Someone suggested that I delete all states except for states that are split with some counties having Dominion and other counties in the state not using Dominion. These split states are: Arizona, California, Colorado, Florida, Illinois, Iowa, Kansas, Massachusetts, Michigan, Minnesota, Missouri, Nevada, New Jersey, Ohio, Pennsylvania, Tennessee, Virginia, Washington, and Wisconsin.
Using the original model, and only including these split states, the Dominion Effect in the weighted model is 1.54%. The power of the model is diminished slightly with so many fewer counties. The p-values for the weighted model are 0.00% (traditional) and 1.20% (robust).
This suggests that when we run the model only on split county states, the Dominion Effect remains.
If you would like to see an excel workbook with this analysis, click here .
If you would like to see how the voting size and partisan share fields are created, click here.
In your analysis, if you remove Georgia, the Dominion Effect is greatly diminished? Doesn’t this invalidate your work?
Not really. The results are still valid. They Dominion coefficient using unweighted values is 0.43% with p-values 14.63% (traditional) and 12.74% (robust) and for weighted values they are 0.96% with p-values of 0.00% (traditional) and 6.05% (robust). I believe this is indicating that Georgia is the strongest case for auditing. Because the unweighted coefficients become much lower without Georgia, to me this is saying that Georgia is a prime candidate for testing small counties; the Dominion effect is likely strong there. Because the coefficient stays relatively high for weighted, it seems to say that the “Dominion Effect” is stronger in big cities outside of Georgia but not as strong in small counties. Click here for an excel workbook showing results without Georgia.
I am doing heavy analysis and encountering modeling errors? Is there a problem with the data?
Yes. Many people have analyzed the data and one valid criticism has occurred. There are five data points that have incorrect demographic data. If you do heavy demographic modeling, I recommend you remove these five data points: “Baltimore city”, “Saint Louis”, “St. Louis city”, “Carson City”, “Dona Ana”.
Why are there older versions of this article on the web?
I wrote and updated this article by posting it on the web and sharing it with other statistical analysts. I did this prior to allowing it to be shared on social media. There were actually four different versions of this analysis. Version 3 had a data error in the denominator of the Y variable which over-emphasized the coefficients. A reviewer caught that, and it was fixed before this article was widely shared on social media. If you come across older cached versions of this article, just know they were pre-release drafts.

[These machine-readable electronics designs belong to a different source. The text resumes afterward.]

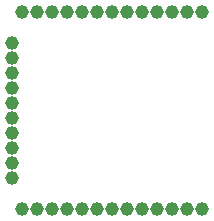
<source format=gbr>
G04 EAGLE Gerber RS-274X export*
G75*
%MOMM*%
%FSLAX34Y34*%
%LPD*%
%INSoldermask Bottom*%
%IPPOS*%
%AMOC8*
5,1,8,0,0,1.08239X$1,22.5*%
G01*
%ADD10C,1.177000*%


D10*
X112903Y6096D03*
X125603Y6096D03*
X138303Y6096D03*
X151003Y6096D03*
X163703Y6096D03*
X100203Y6096D03*
X87503Y6096D03*
X74803Y6096D03*
X62103Y6096D03*
X49403Y6096D03*
X36703Y6096D03*
X24003Y6096D03*
X11303Y6096D03*
X112903Y172466D03*
X125603Y172466D03*
X138303Y172466D03*
X151003Y172466D03*
X163703Y172466D03*
X100203Y172466D03*
X87503Y172466D03*
X74803Y172466D03*
X62103Y172466D03*
X49403Y172466D03*
X36703Y172466D03*
X24003Y172466D03*
X11303Y172466D03*
X3048Y82804D03*
X3048Y70104D03*
X3048Y57404D03*
X3048Y44704D03*
X3048Y32004D03*
X3048Y95504D03*
X3048Y108204D03*
X3048Y120904D03*
X3048Y133604D03*
X3048Y146304D03*
M02*

</source>
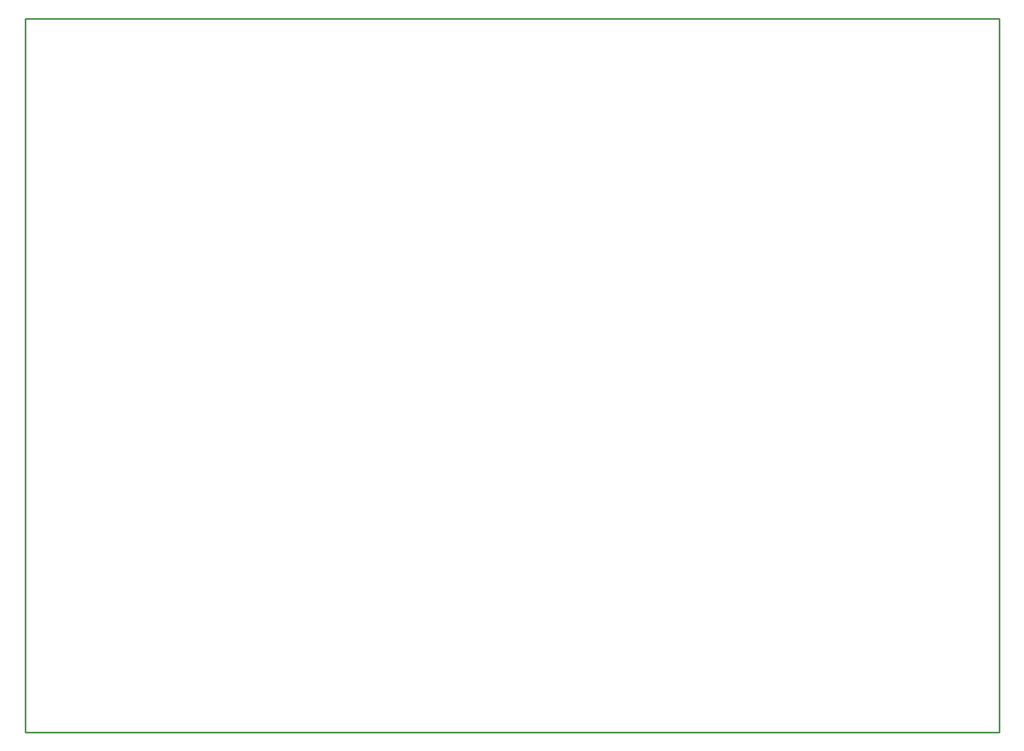
<source format=gko>
G04*
G04 #@! TF.GenerationSoftware,Altium Limited,Altium Designer,19.1.7 (138)*
G04*
G04 Layer_Color=16711935*
%FSLAX25Y25*%
%MOIN*%
G70*
G01*
G75*
%ADD11C,0.01000*%
D11*
X590551Y433071D02*
X590551Y0D01*
X0Y433071D02*
X590551D01*
X0Y0D02*
Y433071D01*
Y0D02*
X590551D01*
M02*

</source>
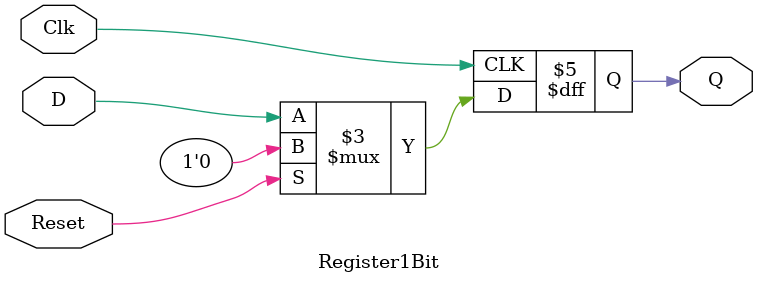
<source format=sv>
module Register1Bit 
(
			input Clk, Reset, D,
			output logic Q
);

always_ff @ (posedge Clk)
begin
	if(Reset)
		Q <= 1'b0;
	else
		Q <= D;
end
endmodule

</source>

Furthermore, upon recently reviewing about 100 demographic variables, I think it is safer to say the Dominion Effect is somewhere between 1.0% and 1.6% instead of just saying 1.5%.
What are the biggest challenges to your model?
I have disclosed the biggest challenges in the FAQ above. I think the biggest issue is people wonder if I have proven causality. All I can say is, I am attempting to address any concerns people have about that in the FAQ above. It is very possible that some third factor is causing the results we are seeing, and it is not the Dominion machines. I have attempted to mitigate these concerns by controlling for other factors and disclosing pre-trend issues. My main point is, I’ve shown plausible data. Why resist audits that prove to the world there is nothing to see here?